> [TO DO]:
Of all the entries below, retype only the lines from the one with "ここにいるのか？」という疑問や悩みに静かに寄り添" through the one with "pengguna perangkat tersebut harus bersiap", exactly as they appear.

> [RAW DATA]:
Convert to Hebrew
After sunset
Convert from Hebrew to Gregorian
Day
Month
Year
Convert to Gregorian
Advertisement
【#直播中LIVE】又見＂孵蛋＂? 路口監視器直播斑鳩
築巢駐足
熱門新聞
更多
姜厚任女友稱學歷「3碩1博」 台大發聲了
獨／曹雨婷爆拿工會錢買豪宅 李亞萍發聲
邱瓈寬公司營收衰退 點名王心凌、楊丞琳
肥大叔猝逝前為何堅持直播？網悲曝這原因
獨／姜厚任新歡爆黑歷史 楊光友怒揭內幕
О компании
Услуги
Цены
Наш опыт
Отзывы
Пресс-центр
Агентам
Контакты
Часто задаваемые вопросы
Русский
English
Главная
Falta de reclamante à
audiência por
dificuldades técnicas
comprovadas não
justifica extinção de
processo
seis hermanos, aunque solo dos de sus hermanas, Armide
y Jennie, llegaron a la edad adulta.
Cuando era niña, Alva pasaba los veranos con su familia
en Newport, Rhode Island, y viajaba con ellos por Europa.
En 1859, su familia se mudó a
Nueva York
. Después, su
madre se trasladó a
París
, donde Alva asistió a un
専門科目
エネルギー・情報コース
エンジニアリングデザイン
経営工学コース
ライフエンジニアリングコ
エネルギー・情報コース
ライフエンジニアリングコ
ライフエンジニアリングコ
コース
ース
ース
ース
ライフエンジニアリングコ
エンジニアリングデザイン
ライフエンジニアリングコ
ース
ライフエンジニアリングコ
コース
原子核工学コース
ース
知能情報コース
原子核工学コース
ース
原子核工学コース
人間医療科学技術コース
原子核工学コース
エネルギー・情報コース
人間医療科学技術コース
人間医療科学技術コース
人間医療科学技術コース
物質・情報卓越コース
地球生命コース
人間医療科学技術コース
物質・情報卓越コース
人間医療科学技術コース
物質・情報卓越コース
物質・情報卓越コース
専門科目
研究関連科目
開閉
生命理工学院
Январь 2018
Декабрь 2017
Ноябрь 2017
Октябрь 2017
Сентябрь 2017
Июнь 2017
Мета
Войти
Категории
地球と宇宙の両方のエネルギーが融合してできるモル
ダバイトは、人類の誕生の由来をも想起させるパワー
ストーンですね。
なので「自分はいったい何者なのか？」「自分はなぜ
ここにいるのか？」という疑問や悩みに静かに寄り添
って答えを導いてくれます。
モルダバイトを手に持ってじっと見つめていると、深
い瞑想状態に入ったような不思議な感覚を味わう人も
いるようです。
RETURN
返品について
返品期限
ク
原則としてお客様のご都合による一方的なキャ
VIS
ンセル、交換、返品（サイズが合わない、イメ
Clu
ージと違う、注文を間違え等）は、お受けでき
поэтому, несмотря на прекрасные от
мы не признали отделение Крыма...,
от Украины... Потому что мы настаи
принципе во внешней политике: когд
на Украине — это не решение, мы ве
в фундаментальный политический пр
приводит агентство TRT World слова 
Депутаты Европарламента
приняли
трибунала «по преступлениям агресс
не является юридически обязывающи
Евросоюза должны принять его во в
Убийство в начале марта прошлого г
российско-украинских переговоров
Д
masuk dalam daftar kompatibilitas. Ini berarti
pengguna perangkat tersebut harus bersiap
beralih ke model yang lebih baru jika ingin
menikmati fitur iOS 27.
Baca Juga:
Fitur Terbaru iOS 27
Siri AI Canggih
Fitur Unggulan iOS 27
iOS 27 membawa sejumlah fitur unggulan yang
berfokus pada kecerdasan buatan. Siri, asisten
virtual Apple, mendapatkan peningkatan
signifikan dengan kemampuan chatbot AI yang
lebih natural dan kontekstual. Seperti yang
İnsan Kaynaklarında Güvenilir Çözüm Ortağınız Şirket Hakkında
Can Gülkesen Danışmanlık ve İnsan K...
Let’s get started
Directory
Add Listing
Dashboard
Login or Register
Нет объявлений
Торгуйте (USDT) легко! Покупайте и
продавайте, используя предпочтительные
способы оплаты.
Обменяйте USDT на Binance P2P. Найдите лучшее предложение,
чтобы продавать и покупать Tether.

> [THE COMPLETED TASK]:
ここにいるのか？」という疑問や悩みに静かに寄り添
って答えを導いてくれます。
モルダバイトを手に持ってじっと見つめていると、深
い瞑想状態に入ったような不思議な感覚を味わう人も
いるようです。
RETURN
返品について
返品期限
ク
原則としてお客様のご都合による一方的なキャ
VIS
ンセル、交換、返品（サイズが合わない、イメ
Clu
ージと違う、注文を間違え等）は、お受けでき
поэтому, несмотря на прекрасные от
мы не признали отделение Крыма...,
от Украины... Потому что мы настаи
принципе во внешней политике: когд
на Украине — это не решение, мы ве
в фундаментальный политический пр
приводит агентство TRT World слова 
Депутаты Европарламента
приняли
трибунала «по преступлениям агресс
не является юридически обязывающи
Евросоюза должны принять его во в
Убийство в начале марта прошлого г
российско-украинских переговоров
Д
masuk dalam daftar kompatibilitas. Ini berarti
pengguna perangkat tersebut harus bersiap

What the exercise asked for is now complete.